Nul ne contestera en tout cas le sens du timing et l’à-propos d’un Daniel Cohn-Bendit qui a réussi un nouveau hold-up électoral, dix ans après la percée des Verts aux européennes de 1999. Il avait conduit, à l’époque, la liste écologiste vers un succès inespéré : 9,72% et 9 élus. Cette année, il a fait bien mieux : 16,28% et 14 élus, manquant d’un cheveu de coiffer le PS sur le poteau (16,48%).
Seulement voilà, il y a dix ans, Daniel Cohn-Bendit n’est pas « resté » en France. Il a vite renoncé à s’installer dans le paysage politique national, découragé par l’incapacité des Verts à surmonter leurs divisions, handicapé par une vision stratégique mal définie – malgré les efforts d’un Zaki Laïdi par exemple, qui tentait à l’époque de théoriser ce que pourrait être une « troisième gauche » écologiste – et empêché d’agir par la présence du parti écologiste dans le gouvernement de Lionel Jospin.

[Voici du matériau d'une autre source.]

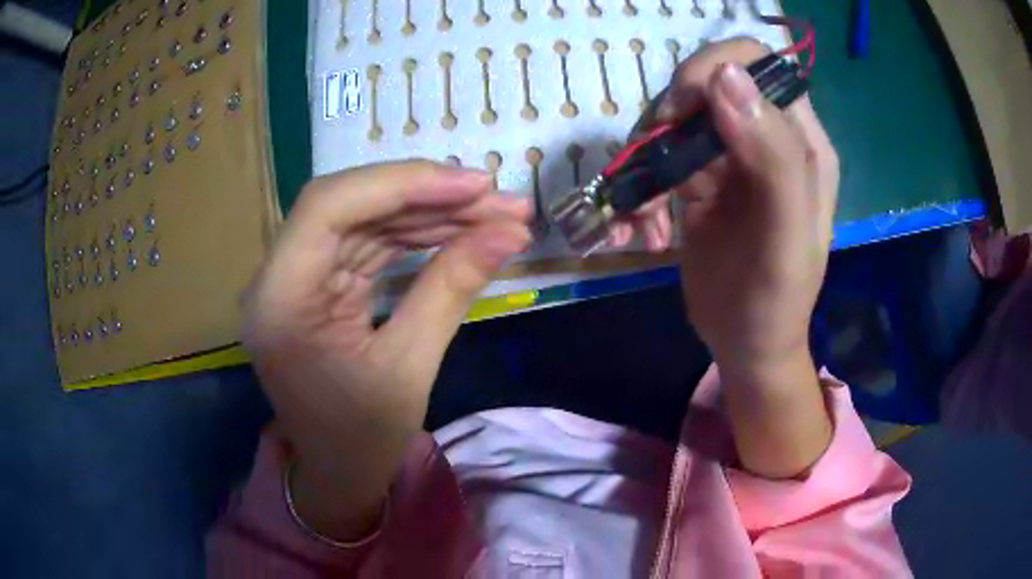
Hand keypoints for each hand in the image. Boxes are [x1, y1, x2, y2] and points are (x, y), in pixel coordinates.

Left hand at [243, 161, 530, 539]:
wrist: (337, 473)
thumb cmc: (362, 439)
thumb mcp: (410, 370)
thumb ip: (451, 290)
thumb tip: (508, 232)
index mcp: (280, 302)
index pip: (328, 207)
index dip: (402, 183)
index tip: (474, 185)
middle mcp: (278, 277)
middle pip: (350, 204)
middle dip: (428, 195)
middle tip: (499, 199)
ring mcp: (298, 277)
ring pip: (365, 218)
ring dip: (431, 211)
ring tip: (495, 214)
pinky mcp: (320, 283)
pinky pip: (369, 241)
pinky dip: (417, 233)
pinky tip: (460, 231)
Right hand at [636, 39, 838, 476]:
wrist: (746, 344)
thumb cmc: (773, 301)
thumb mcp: (784, 237)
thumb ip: (773, 156)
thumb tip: (726, 77)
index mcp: (802, 142)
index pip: (759, 65)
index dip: (716, 70)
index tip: (683, 111)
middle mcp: (767, 136)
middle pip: (710, 79)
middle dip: (673, 107)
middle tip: (656, 151)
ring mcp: (732, 155)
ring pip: (678, 113)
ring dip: (649, 148)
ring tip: (645, 205)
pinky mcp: (701, 177)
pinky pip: (662, 153)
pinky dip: (641, 180)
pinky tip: (643, 225)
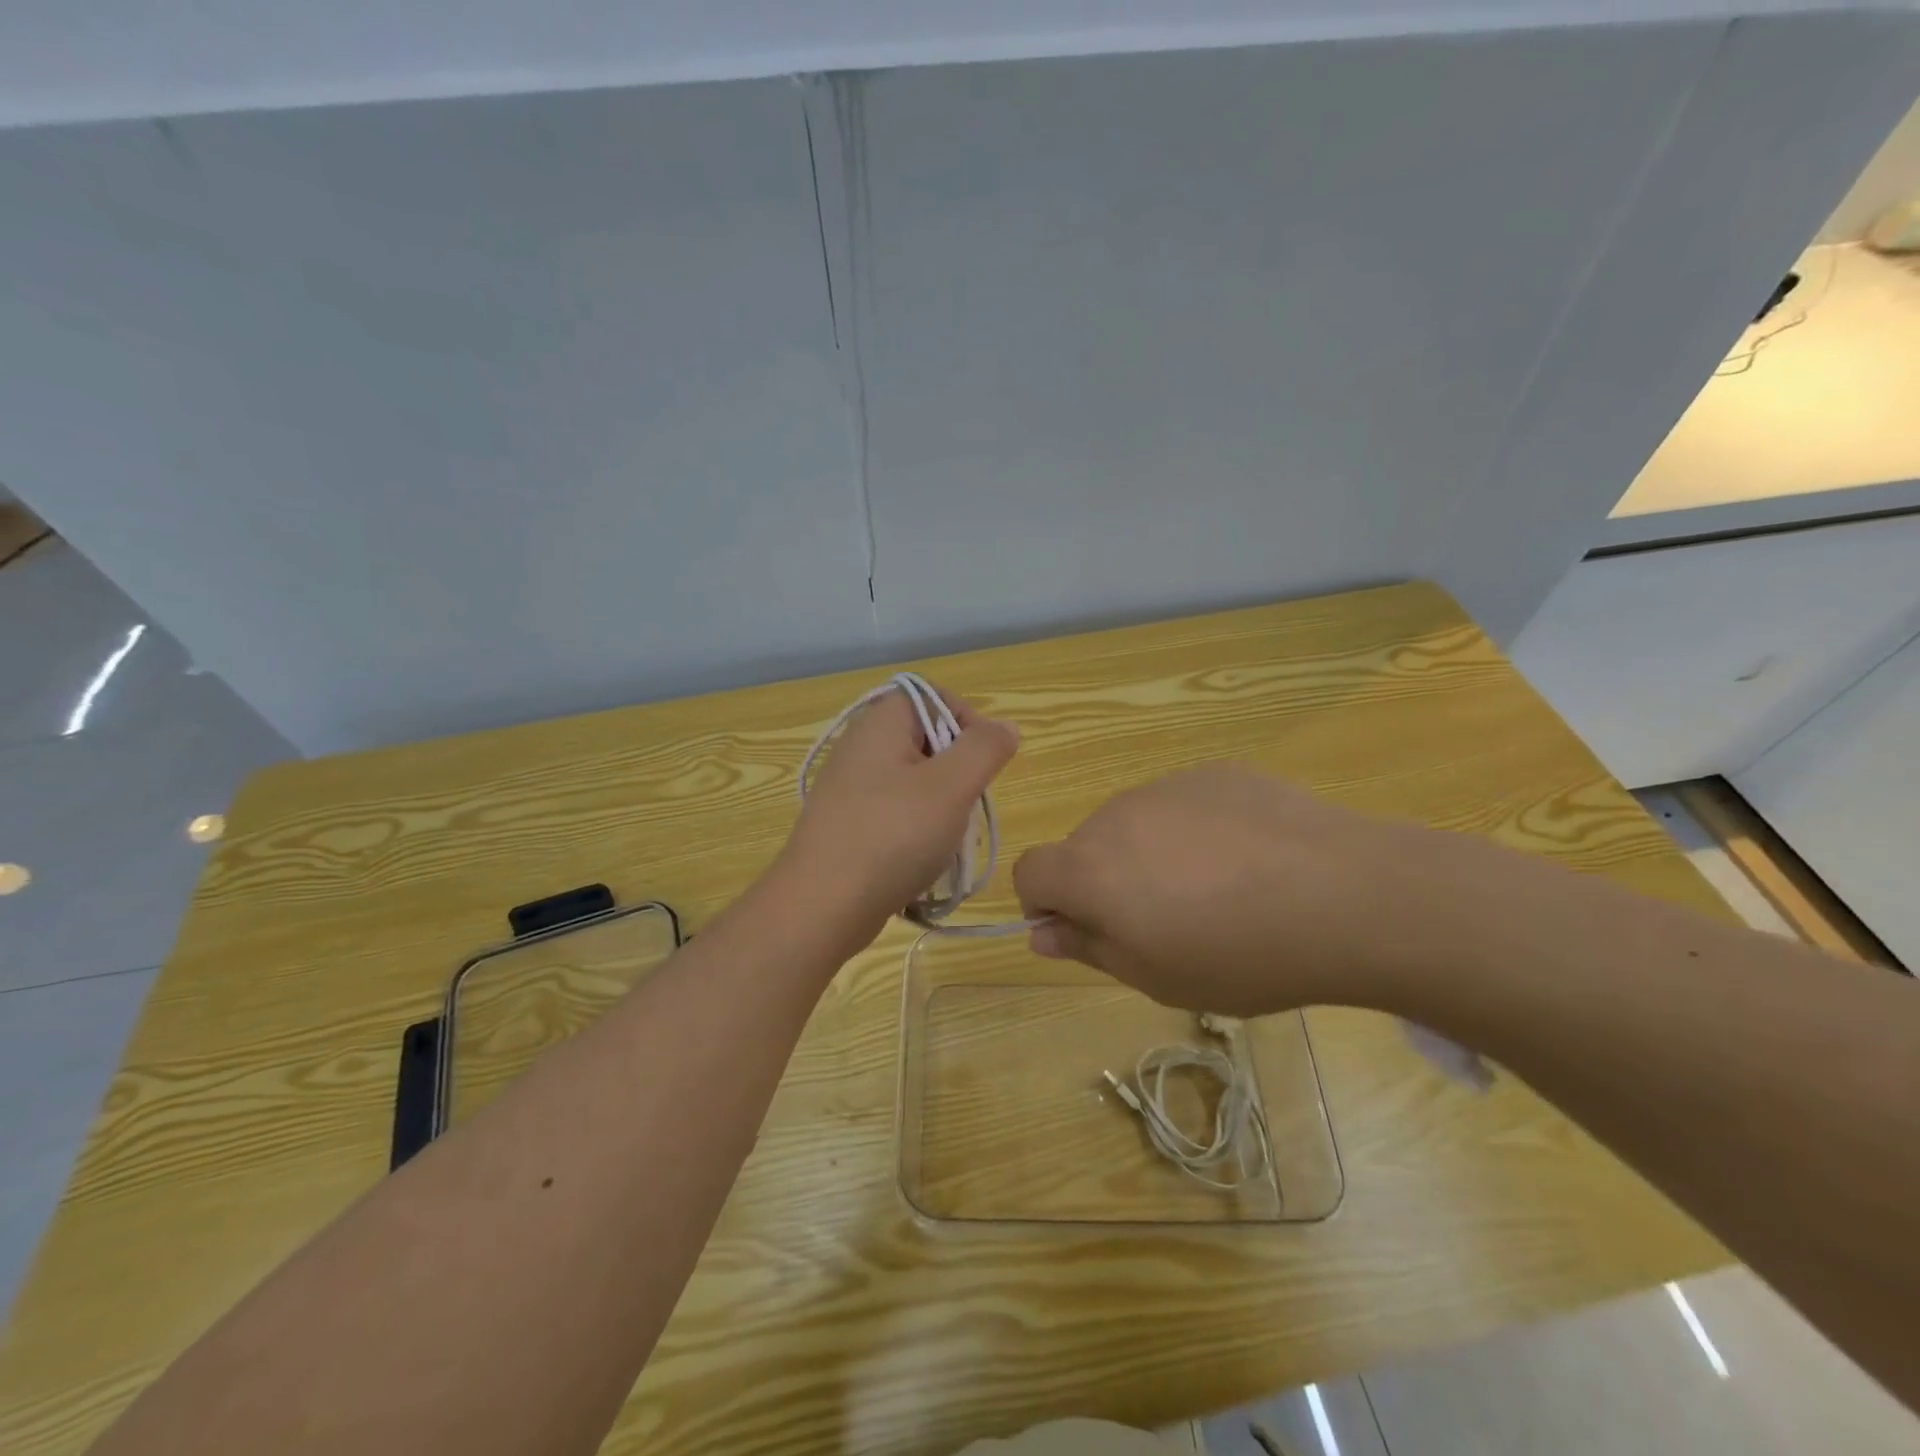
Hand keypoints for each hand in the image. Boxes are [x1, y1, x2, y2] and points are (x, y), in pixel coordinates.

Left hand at [780, 684, 1019, 944]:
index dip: (967, 721)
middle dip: (957, 771)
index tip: (983, 763)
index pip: (933, 697)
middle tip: (964, 805)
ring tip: (945, 838)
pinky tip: (920, 858)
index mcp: (881, 724)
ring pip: (913, 779)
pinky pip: (893, 811)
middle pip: (925, 739)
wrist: (821, 907)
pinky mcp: (845, 823)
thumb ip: (984, 748)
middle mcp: (860, 746)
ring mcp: (848, 787)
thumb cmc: (892, 836)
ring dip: (940, 805)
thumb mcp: (951, 786)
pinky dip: (915, 828)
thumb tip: (1005, 727)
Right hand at [1012, 765, 1479, 1016]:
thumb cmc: (1241, 955)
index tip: (1088, 930)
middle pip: (1085, 847)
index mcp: (1090, 868)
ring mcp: (1166, 786)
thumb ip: (1089, 948)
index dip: (1045, 902)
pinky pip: (1182, 804)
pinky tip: (1250, 859)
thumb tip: (1043, 931)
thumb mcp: (1156, 977)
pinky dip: (1195, 830)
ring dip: (1150, 854)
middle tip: (1167, 922)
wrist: (1346, 895)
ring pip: (1134, 824)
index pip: (1029, 871)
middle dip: (1105, 882)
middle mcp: (1115, 815)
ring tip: (1219, 890)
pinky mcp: (1215, 773)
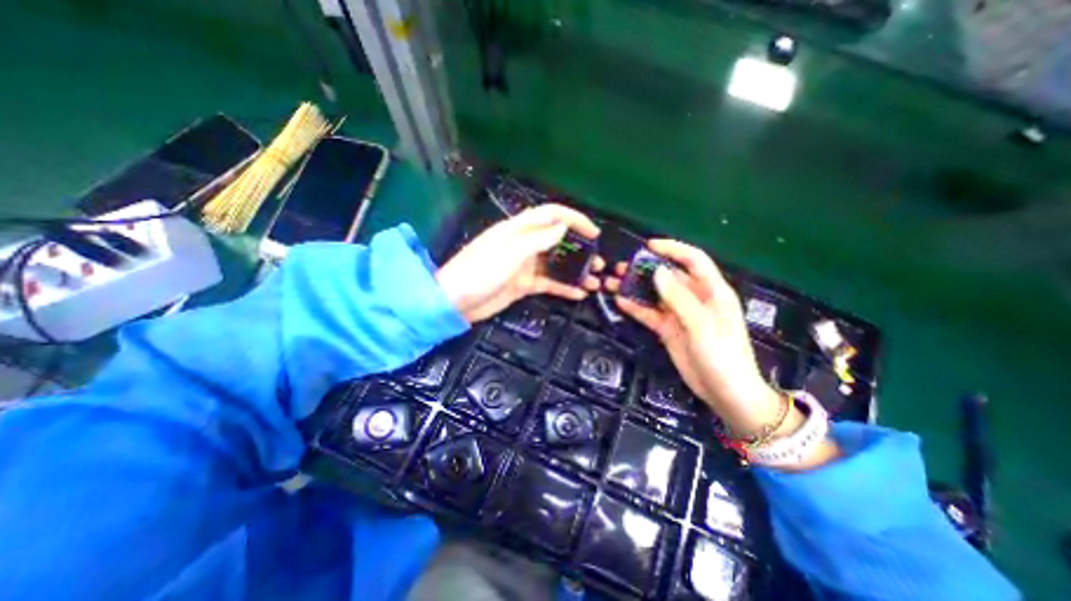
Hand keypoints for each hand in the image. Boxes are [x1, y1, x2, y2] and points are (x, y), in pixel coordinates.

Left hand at [434, 202, 601, 324]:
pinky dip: (563, 287)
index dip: (574, 219)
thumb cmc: (480, 272)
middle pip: (557, 240)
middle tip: (598, 261)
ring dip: (575, 270)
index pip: (551, 215)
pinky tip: (578, 294)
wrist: (456, 302)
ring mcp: (525, 265)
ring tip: (594, 281)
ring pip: (556, 264)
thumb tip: (562, 227)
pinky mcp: (523, 284)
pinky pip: (548, 283)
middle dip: (579, 248)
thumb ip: (537, 239)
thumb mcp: (510, 252)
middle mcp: (524, 244)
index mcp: (519, 230)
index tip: (593, 233)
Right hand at [605, 238, 783, 436]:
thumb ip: (679, 298)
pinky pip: (649, 314)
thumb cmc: (723, 357)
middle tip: (621, 267)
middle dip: (645, 269)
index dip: (673, 249)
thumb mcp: (701, 325)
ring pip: (655, 295)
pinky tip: (620, 301)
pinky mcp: (669, 330)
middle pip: (669, 276)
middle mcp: (695, 299)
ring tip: (614, 282)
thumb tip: (658, 272)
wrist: (725, 394)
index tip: (648, 246)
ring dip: (636, 288)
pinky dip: (635, 307)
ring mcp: (679, 315)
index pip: (693, 260)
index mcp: (712, 291)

Aujourd’hui, la situation est radicalement différente : c’est la droite qui est au pouvoir derrière Nicolas Sarkozy, le Parti socialiste n’a jamais semblé aussi loin de ce même pouvoir, l’écologie est devenue un thème incontourable du débat politique et les Verts ont su taire leurs querelles et s’ouvrir en grand à différents mouvements et personnalités. Est-ce suffisant pour offrir au talent politique de Daniel Cohn-Bendit une réelle perspective ? Pour faire de lui, par exemple, l’artisan de la reconstruction d’une gauche de gouvernement capable de faire pièce le moment venu à la droite sarkozyste ? Au-delà, est-ce que l’heure est à un bouleversement profond et durable du paysage politique… à gauche ? Un tel changement peut-il avoir lieu à partir des thèmes défendus par cette gauche à la fois sociale-libérale, libertaire et écologiste ?
S’il y a trois raisons de répondre oui à ces questions, il y a aussi trois raisons de dire non.
Oui parce que la thématique écologique a réalisé en quelques années seulement une percée dans l’espace public, et qu’elle s’est enracinée jusqu’à devenir compatible avec les préoccupations économiques et sociales traditionnelles de la gauche. La « sortie de crise », les ressorts de la croissance de demain, le « modèle » de société vers lequel on veut ou doit tendre… ne peuvent plus être envisagés hors de leur dimension environnementale, « verte » ou de développement durable.
Oui encore parce que le PS, à l’instar de toute la social-démocratie européenne, ne semble pas en mesure de synthétiser son projet social historique avec le projet écologique (de société) dont chacun perçoit la nécessité pour le XXIe siècle – et ce malgré la crise du modèle libéral qui aurait dû donner au socialisme un nouveau souffle. Le PS n’est plus capable, en l’état, de rassembler autour d’un tel projet commun les différentes catégories sociales populaires et moyennes. C’est un signe de son déclin à moyen terme, au-delà de l’élection qui vient d’avoir lieu.
Oui enfin car la dynamique est du côté de cette gauche qu’incarne aujourd’hui Daniel Cohn-Bendit, avec sa capacité d’agréger les différences, d’organiser le combat politique et de mettre en scène les possibles. Même si cela ne s’adresse pas encore à toute la gauche, loin de là, on peut d’ores entrevoir dans cette manière politique nouvelle l’esquisse d’une société nouvelle.
Non parce qu’il manque (encore ?) de nombreux éléments dans le « projet » proposé par Daniel Cohn-Bendit et ses amis. Les questions liées à la « valeur » travail, à l’identité nationale (articulée à la construction européenne notamment) ou encore aux relations entre l’individu et des collectifs plus ou moins protecteurs dans lesquels il s’inscrit sont traitées sans considération pour les dimensions complexes qu’elles recouvrent dans la société française contemporaine.
Non aussi, sociologiquement, car la capacité de cette « troisième » gauche de dépasser les contradictions entre question sociale et question écologique n’est pas avérée. L’électorat qui la soutient apparaît encore trop limité (centre-ville, niveau de diplôme élevé, CSP+…) pour qu’il puisse servir de socle à une alternance politique, et a fortiori comme véhicule d’un renversement de l’hégémonie culturelle dans la société française.
Non enfin parce que l’organisation requise pour une victoire à la présidentielle, élection-mère dans le système institutionnel français, se forge autour d’une personnalité capable de sublimer une dynamique politique en une volonté ambitieuse et déterminée de gagner, à tout prix. Or il n’est pas certain que ce soit là la qualité première de Daniel Cohn-Bendit.